■ Source extract:
Bible Gateway The Daily Audio Bible Reading Plan (VOICE) 2015-07-28T00:00:00-05:00 Powered by Bible Gateway The Daily Audio Bible Reading for Tuesday July 28, 2015 (VOICE)

2 Chronicles 21-23

21 When Jehoshaphat joined his ancestors in death and was laid to rest with his fathers in the city of David, Jerusalem, his son Jehoram succeeded him to the throne. Jehoshaphat, king of the true Israel,[a] had a number of sons in addition to Jehoram: Azariah, Jehiel, Zechariah, Azaryahu, Michael, and Shephatiah. Jehoshaphat made each one a wealthy governor with silver, gold, and costly gifts over his own fortified cities in Judah and appointed Jehoram as the future king since he was the firstborn. Once Jehoram had taken over his father’s kingdom and had established himself, he killed all his brothers and some rulers of Israel so they could not challenge his right to rule.

Jehoram was 32 years old when he ascended to the throne, and he reigned eight years in Jerusalem. But he was not a righteous king as his father was before him. He married Ahab’s daughter and was tempted to worship her pagan gods as the kings of the Northern Kingdom did. He did evil instead of following the Eternal; now despite this the Eternal upheld His promise to David. In His covenant with David, He promised David’s family would guide Israel forever, so He would not destroy Jehoram or his government. But God punished him with revolts by Edom and Libnah.

■ Tasks and exercises:
**A.** Copy the Chronicles passage starting at "21 When Jehoshaphat joined" and ending at "right to rule.", swapping "fortified cities" for "walled towns".
**B.** According to the Chronicles passage, how old was Jehoram when he ascended to the throne?
You won't need the rows below.

■ Supplied information:
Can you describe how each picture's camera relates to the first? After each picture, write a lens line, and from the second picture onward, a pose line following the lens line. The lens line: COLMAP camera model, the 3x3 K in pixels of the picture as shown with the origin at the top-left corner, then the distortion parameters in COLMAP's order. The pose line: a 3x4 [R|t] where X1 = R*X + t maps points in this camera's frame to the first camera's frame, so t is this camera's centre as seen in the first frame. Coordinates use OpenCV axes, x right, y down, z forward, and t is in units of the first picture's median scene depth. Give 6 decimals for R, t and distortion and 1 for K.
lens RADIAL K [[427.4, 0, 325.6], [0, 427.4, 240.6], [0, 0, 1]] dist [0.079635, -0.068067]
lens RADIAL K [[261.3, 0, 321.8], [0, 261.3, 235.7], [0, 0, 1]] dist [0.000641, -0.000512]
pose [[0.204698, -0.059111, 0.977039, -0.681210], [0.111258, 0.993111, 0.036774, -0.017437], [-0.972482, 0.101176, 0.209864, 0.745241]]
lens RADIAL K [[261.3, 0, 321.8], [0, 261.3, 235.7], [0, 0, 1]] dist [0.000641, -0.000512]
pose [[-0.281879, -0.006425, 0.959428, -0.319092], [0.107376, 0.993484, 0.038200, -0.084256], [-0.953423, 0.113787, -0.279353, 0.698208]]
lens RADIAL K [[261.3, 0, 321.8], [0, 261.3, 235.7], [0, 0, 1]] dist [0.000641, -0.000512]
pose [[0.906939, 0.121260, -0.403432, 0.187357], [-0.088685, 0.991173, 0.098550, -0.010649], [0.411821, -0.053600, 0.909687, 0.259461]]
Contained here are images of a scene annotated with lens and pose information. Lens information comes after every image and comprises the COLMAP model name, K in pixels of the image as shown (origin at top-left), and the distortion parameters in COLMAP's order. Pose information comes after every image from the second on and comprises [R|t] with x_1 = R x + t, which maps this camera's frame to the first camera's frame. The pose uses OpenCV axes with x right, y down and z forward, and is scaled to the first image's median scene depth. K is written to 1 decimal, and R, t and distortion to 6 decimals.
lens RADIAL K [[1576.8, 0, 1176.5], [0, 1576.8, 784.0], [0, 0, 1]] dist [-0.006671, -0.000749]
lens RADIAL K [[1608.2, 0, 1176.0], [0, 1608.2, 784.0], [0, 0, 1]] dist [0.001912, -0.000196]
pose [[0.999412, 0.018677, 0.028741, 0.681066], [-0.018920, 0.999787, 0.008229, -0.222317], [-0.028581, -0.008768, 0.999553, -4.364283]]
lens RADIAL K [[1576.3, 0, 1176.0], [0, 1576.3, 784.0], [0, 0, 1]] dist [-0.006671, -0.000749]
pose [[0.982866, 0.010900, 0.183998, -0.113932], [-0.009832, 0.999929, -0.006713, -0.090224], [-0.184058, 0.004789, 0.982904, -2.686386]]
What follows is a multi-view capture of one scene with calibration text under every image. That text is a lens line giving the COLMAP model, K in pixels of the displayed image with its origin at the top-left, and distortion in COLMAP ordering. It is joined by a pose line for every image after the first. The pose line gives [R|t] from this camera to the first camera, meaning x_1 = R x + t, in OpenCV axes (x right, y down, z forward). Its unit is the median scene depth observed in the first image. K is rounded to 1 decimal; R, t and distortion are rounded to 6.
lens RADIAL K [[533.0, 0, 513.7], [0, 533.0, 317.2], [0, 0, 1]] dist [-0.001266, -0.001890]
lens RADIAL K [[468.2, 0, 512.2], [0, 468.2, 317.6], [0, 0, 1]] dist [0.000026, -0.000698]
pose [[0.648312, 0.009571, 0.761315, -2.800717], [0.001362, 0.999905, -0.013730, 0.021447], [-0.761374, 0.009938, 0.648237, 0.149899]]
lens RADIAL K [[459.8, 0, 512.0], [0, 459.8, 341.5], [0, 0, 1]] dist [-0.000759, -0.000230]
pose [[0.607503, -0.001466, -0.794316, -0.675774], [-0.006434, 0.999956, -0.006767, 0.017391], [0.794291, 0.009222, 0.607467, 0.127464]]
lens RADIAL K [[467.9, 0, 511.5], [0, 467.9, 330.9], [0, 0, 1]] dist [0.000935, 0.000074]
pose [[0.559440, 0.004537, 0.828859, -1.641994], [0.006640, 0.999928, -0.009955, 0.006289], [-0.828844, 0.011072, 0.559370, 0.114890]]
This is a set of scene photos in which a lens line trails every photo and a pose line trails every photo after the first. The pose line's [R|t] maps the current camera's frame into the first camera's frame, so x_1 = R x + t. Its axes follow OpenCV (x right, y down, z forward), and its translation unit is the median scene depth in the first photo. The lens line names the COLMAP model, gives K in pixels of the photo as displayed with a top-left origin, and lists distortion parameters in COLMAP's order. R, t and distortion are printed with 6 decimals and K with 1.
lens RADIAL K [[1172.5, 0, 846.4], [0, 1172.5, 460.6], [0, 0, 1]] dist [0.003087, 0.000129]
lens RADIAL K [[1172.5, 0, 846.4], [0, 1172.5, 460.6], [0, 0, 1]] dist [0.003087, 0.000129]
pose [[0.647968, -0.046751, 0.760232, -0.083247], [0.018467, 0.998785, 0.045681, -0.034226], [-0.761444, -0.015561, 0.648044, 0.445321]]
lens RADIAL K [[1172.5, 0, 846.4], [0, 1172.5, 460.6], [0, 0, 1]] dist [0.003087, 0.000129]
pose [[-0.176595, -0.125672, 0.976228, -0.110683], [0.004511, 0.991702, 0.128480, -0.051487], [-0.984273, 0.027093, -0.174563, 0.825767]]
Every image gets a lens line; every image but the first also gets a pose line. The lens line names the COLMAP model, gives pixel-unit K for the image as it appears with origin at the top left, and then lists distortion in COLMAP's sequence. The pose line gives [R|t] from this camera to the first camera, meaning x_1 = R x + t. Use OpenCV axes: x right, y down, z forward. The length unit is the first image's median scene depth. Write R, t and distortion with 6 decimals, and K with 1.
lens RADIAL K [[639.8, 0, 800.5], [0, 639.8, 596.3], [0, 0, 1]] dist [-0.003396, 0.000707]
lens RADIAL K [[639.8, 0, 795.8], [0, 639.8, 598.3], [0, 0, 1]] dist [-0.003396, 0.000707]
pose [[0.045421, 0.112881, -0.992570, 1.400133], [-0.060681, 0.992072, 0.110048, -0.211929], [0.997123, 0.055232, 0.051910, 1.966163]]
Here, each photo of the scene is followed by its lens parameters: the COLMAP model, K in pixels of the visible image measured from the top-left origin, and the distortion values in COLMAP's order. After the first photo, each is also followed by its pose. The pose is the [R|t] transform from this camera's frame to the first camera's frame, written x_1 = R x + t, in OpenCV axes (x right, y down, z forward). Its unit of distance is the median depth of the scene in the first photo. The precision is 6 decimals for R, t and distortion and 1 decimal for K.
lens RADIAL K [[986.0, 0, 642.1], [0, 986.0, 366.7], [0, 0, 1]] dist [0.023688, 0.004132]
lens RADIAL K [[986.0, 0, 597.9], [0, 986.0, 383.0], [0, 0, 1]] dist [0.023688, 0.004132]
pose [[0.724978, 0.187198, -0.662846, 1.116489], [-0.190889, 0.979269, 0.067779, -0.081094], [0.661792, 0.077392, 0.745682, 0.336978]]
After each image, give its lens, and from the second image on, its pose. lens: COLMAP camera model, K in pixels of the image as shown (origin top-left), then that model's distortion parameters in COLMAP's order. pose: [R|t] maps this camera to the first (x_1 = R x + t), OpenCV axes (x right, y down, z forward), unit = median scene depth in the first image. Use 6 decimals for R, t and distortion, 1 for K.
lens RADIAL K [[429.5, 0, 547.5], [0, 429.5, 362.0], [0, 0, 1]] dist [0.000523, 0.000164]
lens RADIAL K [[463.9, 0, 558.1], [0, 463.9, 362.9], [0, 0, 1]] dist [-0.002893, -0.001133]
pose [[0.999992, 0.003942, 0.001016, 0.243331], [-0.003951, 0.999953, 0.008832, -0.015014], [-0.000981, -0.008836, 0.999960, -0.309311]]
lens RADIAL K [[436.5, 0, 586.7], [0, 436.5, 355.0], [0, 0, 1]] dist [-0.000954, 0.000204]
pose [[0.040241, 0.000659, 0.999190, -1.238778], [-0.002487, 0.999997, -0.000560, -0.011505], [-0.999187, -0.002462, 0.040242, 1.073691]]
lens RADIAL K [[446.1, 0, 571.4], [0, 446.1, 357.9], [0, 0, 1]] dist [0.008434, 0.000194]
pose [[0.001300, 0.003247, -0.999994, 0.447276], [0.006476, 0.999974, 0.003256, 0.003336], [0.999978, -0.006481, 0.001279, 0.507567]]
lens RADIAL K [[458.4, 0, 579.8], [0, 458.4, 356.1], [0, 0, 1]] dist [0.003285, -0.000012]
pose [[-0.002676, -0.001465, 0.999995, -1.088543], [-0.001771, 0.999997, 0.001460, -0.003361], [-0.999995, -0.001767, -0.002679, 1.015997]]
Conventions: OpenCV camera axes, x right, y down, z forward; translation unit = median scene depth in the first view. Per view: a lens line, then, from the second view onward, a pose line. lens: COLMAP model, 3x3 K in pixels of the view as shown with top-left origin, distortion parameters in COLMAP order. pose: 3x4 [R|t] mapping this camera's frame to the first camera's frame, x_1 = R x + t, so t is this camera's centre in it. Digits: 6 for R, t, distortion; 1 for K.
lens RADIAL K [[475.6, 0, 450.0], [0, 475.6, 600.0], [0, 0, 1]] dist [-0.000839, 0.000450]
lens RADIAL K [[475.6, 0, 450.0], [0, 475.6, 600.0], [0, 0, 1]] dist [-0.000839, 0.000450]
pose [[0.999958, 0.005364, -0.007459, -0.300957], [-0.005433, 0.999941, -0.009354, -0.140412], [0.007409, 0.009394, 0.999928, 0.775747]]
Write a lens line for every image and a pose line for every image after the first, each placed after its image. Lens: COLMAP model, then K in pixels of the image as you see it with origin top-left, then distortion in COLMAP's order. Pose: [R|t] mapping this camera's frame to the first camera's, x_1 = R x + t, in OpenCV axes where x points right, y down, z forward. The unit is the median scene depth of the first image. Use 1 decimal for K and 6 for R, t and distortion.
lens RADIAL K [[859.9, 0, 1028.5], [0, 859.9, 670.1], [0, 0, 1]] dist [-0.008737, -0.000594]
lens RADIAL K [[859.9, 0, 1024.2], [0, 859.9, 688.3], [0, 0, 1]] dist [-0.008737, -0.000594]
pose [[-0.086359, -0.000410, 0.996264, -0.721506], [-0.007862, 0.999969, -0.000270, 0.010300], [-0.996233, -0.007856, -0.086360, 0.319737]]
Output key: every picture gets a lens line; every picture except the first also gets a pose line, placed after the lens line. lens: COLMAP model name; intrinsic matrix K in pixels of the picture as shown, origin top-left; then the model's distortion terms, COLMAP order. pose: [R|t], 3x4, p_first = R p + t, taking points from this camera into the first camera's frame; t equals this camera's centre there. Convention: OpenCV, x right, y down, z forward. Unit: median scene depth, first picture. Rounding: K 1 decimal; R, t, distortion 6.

■ Exercise answers:
**A.**
21 When Jehoshaphat joined his ancestors in death and was laid to rest with his fathers in the city of David, Jerusalem, his son Jehoram succeeded him to the throne. Jehoshaphat, king of the true Israel,[a] had a number of sons in addition to Jehoram: Azariah, Jehiel, Zechariah, Azaryahu, Michael, and Shephatiah. Jehoshaphat made each one a wealthy governor with silver, gold, and costly gifts over his own walled towns in Judah and appointed Jehoram as the future king since he was the firstborn. Once Jehoram had taken over his father’s kingdom and had established himself, he killed all his brothers and some rulers of Israel so they could not challenge his right to rule.

**B.** He was 32 years old.